Don't forget to include stdlib.h.
You can use the strtoul() function. strtoul stands for "String to unsigned long":
#include <stdio.h>
#include <stdlib.h>
int main()
{
char lpBegin[] = "1234";
unsigned long val = strtoul(lpBegin, NULL, 10);
printf("The integer is %ul.", val);
return 0;
}
You can find more information here: http://www.cplusplus.com/reference/clibrary/cstdlib/strtoul/
You could use strtoul(lpBegin), but this only works with zero-terminated strings.
If you don't want to use stdlib for whatever reason and you're absolutely sure about the target system(s), you could do the number conversion manually.
This one should work on most systems as long as they are using single byte encoding (e.g. Latin, ISO-8859-1, EBCDIC). To make it work with UTF-16, just replace the 'char' with 'wchar_t' (or whatever you need).
unsigned long sum = (lpbegin[0] - '0') * 1000 +
(lpbegin[1] - '0') * 100 +
(lpbegin[2] - '0') * 10 +
(lpbegin[3] - '0');
or for numbers with unknown length:
char* c = lpBegin;
unsigned long sum = 0;
while (*c >= '0' && *c <= '9') {
sum *= 10;
sum += *c - '0';
++c;
}
I think you look for atoi()
http://www.elook.org/programming/c/atoi.html
strtol is better than atoi with better error handling.

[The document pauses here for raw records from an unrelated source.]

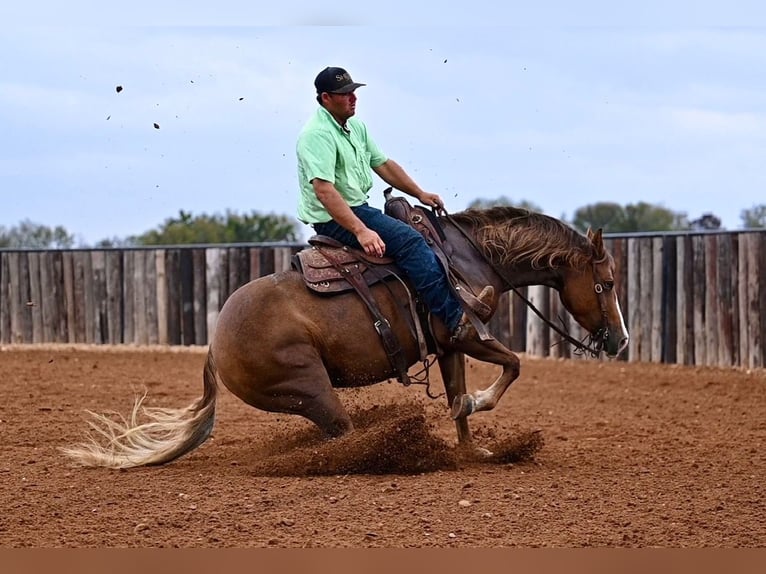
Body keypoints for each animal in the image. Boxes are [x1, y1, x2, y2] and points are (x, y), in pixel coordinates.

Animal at [63, 202, 632, 468]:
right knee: (344, 435)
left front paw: (473, 450)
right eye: (604, 283)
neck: (466, 260)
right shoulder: (465, 333)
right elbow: (513, 365)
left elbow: (456, 400)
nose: (622, 341)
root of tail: (215, 341)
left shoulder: (449, 346)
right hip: (308, 388)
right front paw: (480, 405)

You should use the strtoul function, "string to unsigned long". It is found in stdlib.h and has the following prototype:
unsigned long int strtoul (const char * restrict nptr,
char ** restrict endptr,
int base);
nptr is the character string.
endptr is an optional parameter giving the location of where the function stopped reading valid numbers. If you aren't interested of this, pass NULL in this parameter.
base is the number format you expect the string to be in. In other words, 10 for decimal, 16 for hex, 2 for binary and so on.
Example:
#include <stdlib.h>
#include <stdio.h>
int main()
{
const char str[] = "1234random rubbish";
unsigned int i;
const char* endptr;
i = strtoul(str,
(char**)&endptr,
10);
printf("Integer: %u\n", i);
printf("Function stopped when it found: %s\n", endptr);
getchar();
return 0;
}
Regarding atoi().
atoi() internally just calls strtoul with base 10. atoi() is however not recommended, since the C standard does not define what happens when atoi() encounters a format error: atoi() can then possibly crash. It is therefore better practice to always use strtoul() (and the other similar strto... functions).
If you're really certain the string is 4 digits long, and don't want to use any library function (for whatever reason), you can hardcode it:
const char *lpBegin = "1234";
const unsigned int lpInt = 1000 * (lpBegin[0] - '0') +
100 * (lpBegin[1] - '0') +
10 * (lpBegin[2] - '0') +
1 (lpBegin[3] - '0');
Of course, using e.g. strtoul() is vastly superior so if you have the library available, use it.